Swiss law governing Swiss federal administrative procedures

The Administrative Procedure Act (APA) (Note: Verwaltungsverfahrensgesetz, VwVG; Loi fédérale sur la procédure administrative, PA; Legge federale sulla procedura amministrativa, PA.) is a Swiss federal law that regulates the procedures followed by Swiss federal administrative authorities when making decisions that affect the rights of individuals. It was adopted on 20 December 1968 by the Federal Assembly and came into force on 1 October 1969.

The main purpose of the APA is to ensure that administrative procedures are conducted in a fair and transparent manner. This is achieved by establishing clear rules for decision-making, including the right to be heard, the right to access files, and the right to appeal decisions.

Prior to the introduction of the law, the regulation on administrative procedures was fragmented, with many gaps in written law, especially with regard to non-contentious proceedings.

== Key provisions ==
Its provisions apply to all administrative authorities, including the Federal Council, the Federal Chancellery, the Federal Assembly, the Federal Administrative Court, departments and offices subordinate to them, and other organisations outside the Federal Administration that issue rulings in fulfilment of the federal public law duties assigned to them.
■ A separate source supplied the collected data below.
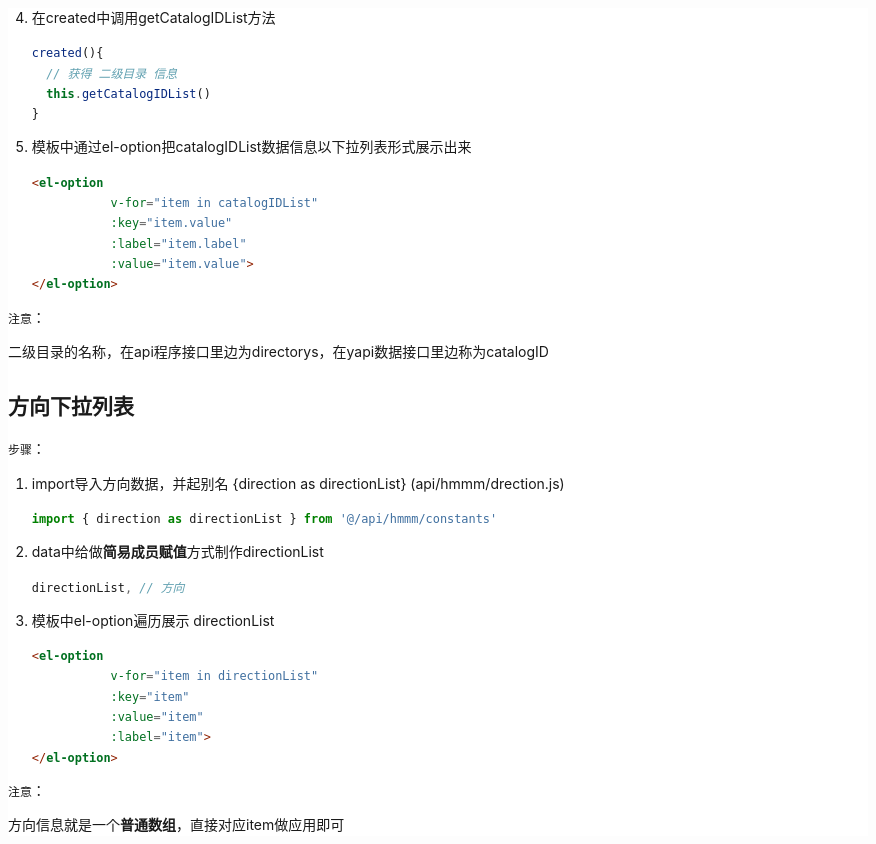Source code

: 4. 在created中调用getCatalogIDList方法

   ```js
   created(){
     // 获得 二级目录 信息
     this.getCatalogIDList()
   }
   ```
   

   
5. 模板中通过el-option把catalogIDList数据信息以下拉列表形式展示出来

   ```html
   <el-option 
              v-for="item in catalogIDList" 
              :key="item.value" 
              :label="item.label" 
              :value="item.value">
   </el-option>
   ```



`注意`：

​	二级目录的名称，在api程序接口里边为directorys，在yapi数据接口里边称为catalogID




## 方向下拉列表

`步骤`：

1. import导入方向数据，并起别名 {direction as directionList}  (api/hmmm/drection.js)

   ```js
   import { direction as directionList } from '@/api/hmmm/constants'
   ```
   
2. data中给做**简易成员赋值**方式制作directionList

   ```js
   directionList, // 方向
   ```
   
3. 模板中el-option遍历展示 directionList

   ```html
   <el-option 
              v-for="item in directionList" 
              :key="item" 
              :value="item" 
              :label="item">
   </el-option>
   ```



`注意`：

​	方向信息就是一个**普通数组**，直接对应item做应用即可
The APA sets out a number of principles that guide administrative decision-making. These include the principle of legality, which requires authorities to act in accordance with the law, as well as the principles of proportionality, equality, and impartiality. The law also establishes the duty of authorities to provide reasons for their decisions and to ensure that they are properly motivated.

One of the key features of the APA is the right of individuals to be heard before a decision is made that affects their rights. This includes the right to submit evidence and arguments, to request the examination of witnesses, and to have a hearing. The law also requires authorities to provide individuals with access to their files and to inform them of the legal remedies available to challenge decisions.
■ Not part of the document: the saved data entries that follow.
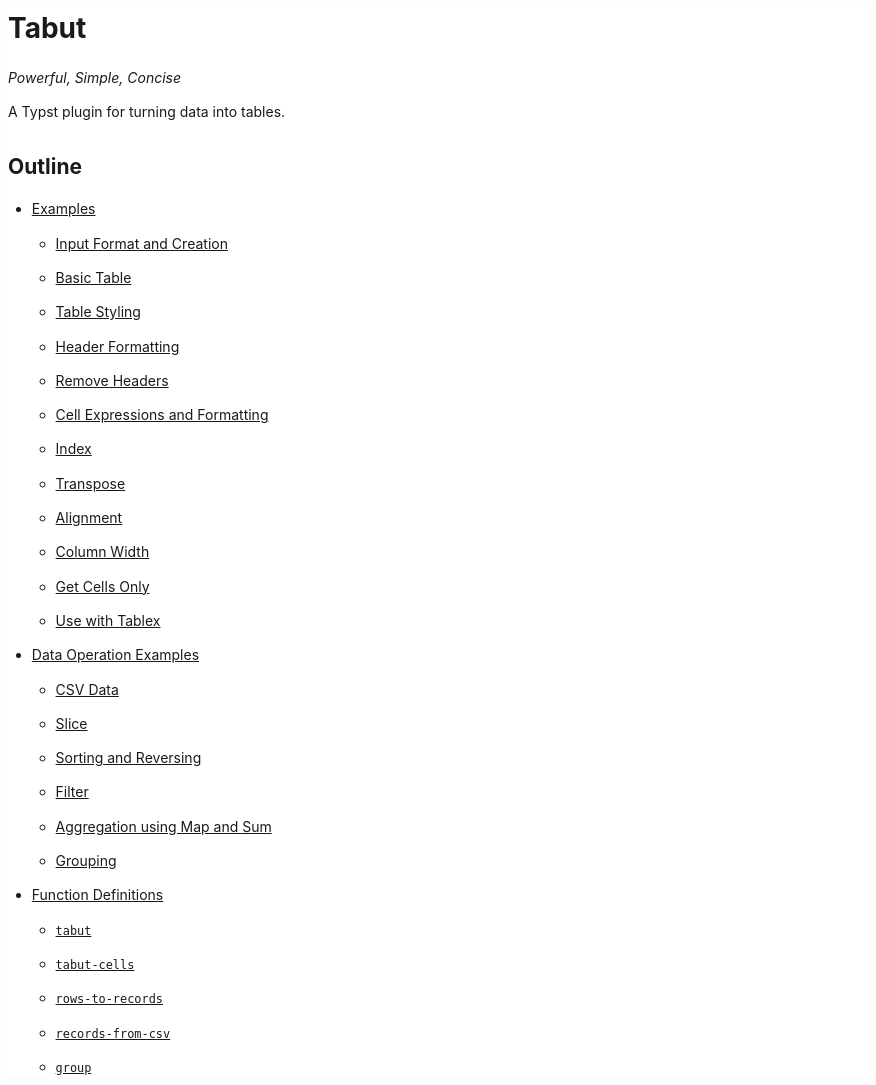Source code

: <div>

# Tabut

*Powerful, Simple, Concise*

A Typst plugin for turning data into tables.

## Outline

- [Examples](#examples)

  - [Input Format and Creation](#input-format-and-creation)

  - [Basic Table](#basic-table)

  - [Table Styling](#table-styling)

  - [Header Formatting](#header-formatting)

  - [Remove Headers](#remove-headers)

  - [Cell Expressions and Formatting](#cell-expressions-and-formatting)

  - [Index](#index)

  - [Transpose](#transpose)

  - [Alignment](#alignment)

  - [Column Width](#column-width)

  - [Get Cells Only](#get-cells-only)

  - [Use with Tablex](#use-with-tablex)

- [Data Operation Examples](#data-operation-examples)

  - [CSV Data](#csv-data)

  - [Slice](#slice)

  - [Sorting and Reversing](#sorting-and-reversing)

  - [Filter](#filter)

  - [Aggregation using Map and Sum](#aggregation-using-map-and-sum)

  - [Grouping](#grouping)

- [Function Definitions](#function-definitions)

  - [`tabut`](#tabut)

  - [`tabut-cells`](#tabut-cells)

  - [`rows-to-records`](#rows-to-records)

  - [`records-from-csv`](#records-from-csv)

  - [`group`](#group)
The APA also establishes a system of appeals for challenging administrative decisions. Individuals can appeal decisions to higher administrative authorities or to the courts. The law sets out the time limits for making appeals and the grounds on which they can be based.

In addition to regulating administrative procedures, the APA also establishes rules for the publication of administrative decisions and for the protection of personal data. The law requires authorities to publish their decisions in a manner that ensures their accessibility to the public, while also protecting the privacy of individuals.